The decline of physical function of older adults, associated with loss of independent living status, is a major public health concern. The purpose of this study was to examine the relationship of physical impairment and disability to performance of activities of daily living (ADL) among community-dwelling older adults. Eighty-three community-dwelling older men who were referred to a comprehensive outpatient geriatric evaluation program (mean age=75.5 years, SD=7.0, range=64-97) were examined. Measurements of physical impairment (muscle force production, flexibility, and fitness) and physical disability (gait speed, stride length, risk for recurrent falls, and physical function) were recorded.
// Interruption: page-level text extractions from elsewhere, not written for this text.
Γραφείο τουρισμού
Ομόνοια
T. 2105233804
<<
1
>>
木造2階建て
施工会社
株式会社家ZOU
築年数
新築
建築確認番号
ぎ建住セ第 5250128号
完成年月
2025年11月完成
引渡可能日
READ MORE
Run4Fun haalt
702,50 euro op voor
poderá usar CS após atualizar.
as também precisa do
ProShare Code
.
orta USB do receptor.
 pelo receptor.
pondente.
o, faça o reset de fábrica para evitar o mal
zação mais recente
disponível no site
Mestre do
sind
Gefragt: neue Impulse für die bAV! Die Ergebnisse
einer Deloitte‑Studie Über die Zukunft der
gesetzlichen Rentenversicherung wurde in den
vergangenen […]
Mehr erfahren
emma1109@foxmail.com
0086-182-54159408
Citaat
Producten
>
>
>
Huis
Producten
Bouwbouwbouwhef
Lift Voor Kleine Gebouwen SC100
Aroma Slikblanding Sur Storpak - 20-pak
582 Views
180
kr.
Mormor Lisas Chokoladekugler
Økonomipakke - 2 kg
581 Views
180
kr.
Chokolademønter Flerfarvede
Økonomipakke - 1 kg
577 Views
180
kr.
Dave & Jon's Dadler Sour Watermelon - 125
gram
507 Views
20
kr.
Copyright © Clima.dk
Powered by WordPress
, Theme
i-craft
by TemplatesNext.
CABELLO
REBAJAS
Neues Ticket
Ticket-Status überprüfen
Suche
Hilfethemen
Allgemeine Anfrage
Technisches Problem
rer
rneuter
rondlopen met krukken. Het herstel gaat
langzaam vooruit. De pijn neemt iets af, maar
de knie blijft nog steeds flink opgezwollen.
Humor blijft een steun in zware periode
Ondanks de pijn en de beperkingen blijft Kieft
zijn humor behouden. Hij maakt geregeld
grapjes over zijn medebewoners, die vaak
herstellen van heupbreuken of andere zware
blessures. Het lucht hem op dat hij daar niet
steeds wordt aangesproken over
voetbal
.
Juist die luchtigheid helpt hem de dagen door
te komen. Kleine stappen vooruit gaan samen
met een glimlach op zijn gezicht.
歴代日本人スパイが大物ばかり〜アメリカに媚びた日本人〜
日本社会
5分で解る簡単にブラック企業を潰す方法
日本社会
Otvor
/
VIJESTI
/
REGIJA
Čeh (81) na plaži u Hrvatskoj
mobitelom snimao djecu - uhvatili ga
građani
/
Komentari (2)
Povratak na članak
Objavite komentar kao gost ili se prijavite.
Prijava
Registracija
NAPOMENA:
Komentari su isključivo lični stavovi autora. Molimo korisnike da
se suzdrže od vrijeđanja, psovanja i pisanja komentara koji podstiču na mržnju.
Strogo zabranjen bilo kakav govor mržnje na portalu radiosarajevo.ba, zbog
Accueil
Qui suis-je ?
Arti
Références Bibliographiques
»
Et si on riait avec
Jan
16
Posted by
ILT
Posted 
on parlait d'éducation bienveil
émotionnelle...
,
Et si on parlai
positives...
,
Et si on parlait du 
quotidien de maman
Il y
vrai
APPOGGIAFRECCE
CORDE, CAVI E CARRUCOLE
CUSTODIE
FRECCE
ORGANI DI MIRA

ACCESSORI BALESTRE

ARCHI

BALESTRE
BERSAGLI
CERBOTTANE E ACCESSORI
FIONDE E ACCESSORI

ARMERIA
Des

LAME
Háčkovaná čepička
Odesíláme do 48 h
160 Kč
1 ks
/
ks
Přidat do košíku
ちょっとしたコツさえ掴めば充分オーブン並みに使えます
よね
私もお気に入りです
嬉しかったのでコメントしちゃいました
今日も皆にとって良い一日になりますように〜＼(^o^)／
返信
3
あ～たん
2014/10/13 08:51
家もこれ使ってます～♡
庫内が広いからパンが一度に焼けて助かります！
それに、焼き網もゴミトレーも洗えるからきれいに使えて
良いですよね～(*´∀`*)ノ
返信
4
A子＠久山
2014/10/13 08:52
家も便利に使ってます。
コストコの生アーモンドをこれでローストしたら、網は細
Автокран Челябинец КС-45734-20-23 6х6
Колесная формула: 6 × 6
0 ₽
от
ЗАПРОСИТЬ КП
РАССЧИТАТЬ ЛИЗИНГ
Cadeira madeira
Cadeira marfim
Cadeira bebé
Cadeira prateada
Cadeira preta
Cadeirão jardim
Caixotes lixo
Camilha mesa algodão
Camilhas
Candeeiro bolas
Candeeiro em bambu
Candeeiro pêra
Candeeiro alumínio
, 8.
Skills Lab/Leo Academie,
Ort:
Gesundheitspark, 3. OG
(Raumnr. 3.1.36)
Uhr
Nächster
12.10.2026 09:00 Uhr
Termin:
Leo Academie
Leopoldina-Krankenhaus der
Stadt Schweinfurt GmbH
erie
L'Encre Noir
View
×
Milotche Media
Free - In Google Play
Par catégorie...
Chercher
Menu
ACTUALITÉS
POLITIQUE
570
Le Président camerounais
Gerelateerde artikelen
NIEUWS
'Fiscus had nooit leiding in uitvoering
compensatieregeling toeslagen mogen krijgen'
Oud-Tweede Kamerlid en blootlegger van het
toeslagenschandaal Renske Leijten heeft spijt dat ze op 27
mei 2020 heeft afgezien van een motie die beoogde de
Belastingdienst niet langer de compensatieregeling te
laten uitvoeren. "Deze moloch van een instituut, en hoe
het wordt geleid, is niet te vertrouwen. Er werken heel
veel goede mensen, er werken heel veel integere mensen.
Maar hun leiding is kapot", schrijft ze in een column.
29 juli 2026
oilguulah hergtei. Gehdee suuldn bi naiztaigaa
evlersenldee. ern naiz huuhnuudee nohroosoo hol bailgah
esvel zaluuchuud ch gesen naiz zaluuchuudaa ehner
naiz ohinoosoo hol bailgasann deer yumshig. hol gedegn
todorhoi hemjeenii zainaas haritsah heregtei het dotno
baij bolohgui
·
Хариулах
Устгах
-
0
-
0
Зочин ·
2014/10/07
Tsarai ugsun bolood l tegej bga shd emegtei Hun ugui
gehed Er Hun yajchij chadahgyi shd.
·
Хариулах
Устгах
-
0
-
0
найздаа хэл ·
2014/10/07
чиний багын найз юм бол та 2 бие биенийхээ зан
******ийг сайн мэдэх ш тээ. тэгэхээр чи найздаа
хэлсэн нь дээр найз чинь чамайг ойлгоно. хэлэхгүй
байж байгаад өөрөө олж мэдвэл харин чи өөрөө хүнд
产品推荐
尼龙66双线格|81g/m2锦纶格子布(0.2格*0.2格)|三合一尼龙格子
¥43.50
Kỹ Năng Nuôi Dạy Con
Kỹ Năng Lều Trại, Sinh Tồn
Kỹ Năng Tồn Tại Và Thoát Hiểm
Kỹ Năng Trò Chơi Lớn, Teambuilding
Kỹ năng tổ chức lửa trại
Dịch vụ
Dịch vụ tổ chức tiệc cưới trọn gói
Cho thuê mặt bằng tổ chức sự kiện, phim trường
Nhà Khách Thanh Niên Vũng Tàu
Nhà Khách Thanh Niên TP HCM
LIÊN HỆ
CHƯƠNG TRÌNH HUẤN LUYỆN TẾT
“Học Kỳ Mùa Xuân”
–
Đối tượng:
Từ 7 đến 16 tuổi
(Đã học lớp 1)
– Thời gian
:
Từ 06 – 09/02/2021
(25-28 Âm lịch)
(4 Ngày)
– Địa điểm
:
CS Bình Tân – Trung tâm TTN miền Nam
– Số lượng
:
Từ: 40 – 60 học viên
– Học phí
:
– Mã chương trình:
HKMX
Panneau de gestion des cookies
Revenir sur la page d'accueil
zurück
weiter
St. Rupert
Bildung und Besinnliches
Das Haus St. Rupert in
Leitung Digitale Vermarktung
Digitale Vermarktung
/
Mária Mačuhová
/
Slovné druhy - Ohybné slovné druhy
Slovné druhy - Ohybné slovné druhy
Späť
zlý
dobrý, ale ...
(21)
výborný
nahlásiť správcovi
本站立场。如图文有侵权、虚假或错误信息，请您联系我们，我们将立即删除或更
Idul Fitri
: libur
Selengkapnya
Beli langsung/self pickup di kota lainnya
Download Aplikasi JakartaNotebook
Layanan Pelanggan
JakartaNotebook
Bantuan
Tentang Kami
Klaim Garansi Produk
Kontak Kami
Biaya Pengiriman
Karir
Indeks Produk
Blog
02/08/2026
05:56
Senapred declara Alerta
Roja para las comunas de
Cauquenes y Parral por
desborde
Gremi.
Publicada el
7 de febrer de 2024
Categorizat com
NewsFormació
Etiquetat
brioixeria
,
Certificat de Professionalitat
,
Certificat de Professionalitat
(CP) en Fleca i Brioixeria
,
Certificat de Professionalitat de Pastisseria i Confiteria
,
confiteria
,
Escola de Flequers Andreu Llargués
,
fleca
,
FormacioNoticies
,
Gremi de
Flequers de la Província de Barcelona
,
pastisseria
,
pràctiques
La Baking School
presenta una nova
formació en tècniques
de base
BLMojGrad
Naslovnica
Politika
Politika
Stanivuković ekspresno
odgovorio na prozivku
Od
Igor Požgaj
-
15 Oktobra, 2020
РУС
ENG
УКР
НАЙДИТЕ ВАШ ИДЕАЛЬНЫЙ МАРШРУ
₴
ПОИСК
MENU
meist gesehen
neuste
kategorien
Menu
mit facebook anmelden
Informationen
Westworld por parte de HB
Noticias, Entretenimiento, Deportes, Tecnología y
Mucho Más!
A stepwise linear regression was used to determine the relationship of physical impairments and disability measures with ADL. The results indicated that walking speed, fall risk, and muscle force contributed independently to the characterization of the activities of daily living of the community-dwelling older men studied (adjusted R2=.68; F=56.81; df=3,80; P<.001). Using a principal components factor analysis, 4 domains were identified that explained 68.2% of the variance in performance of ADL: (1) mobility/fall risk=26.5%, (2) coordination=15%, (3) fitness=14.7%, and (4) flexibility=12.0%. The identification of domains of physical function may be useful to physical therapists in the development of interventions targeted for physical impairments and disabilities that contribute to deficits in performance of ADL. Targeting interventions for physical impairments and disabilities related to function may improve the effectiveness of physical therapist interventions and reduce the loss of independence among community-dwelling older people.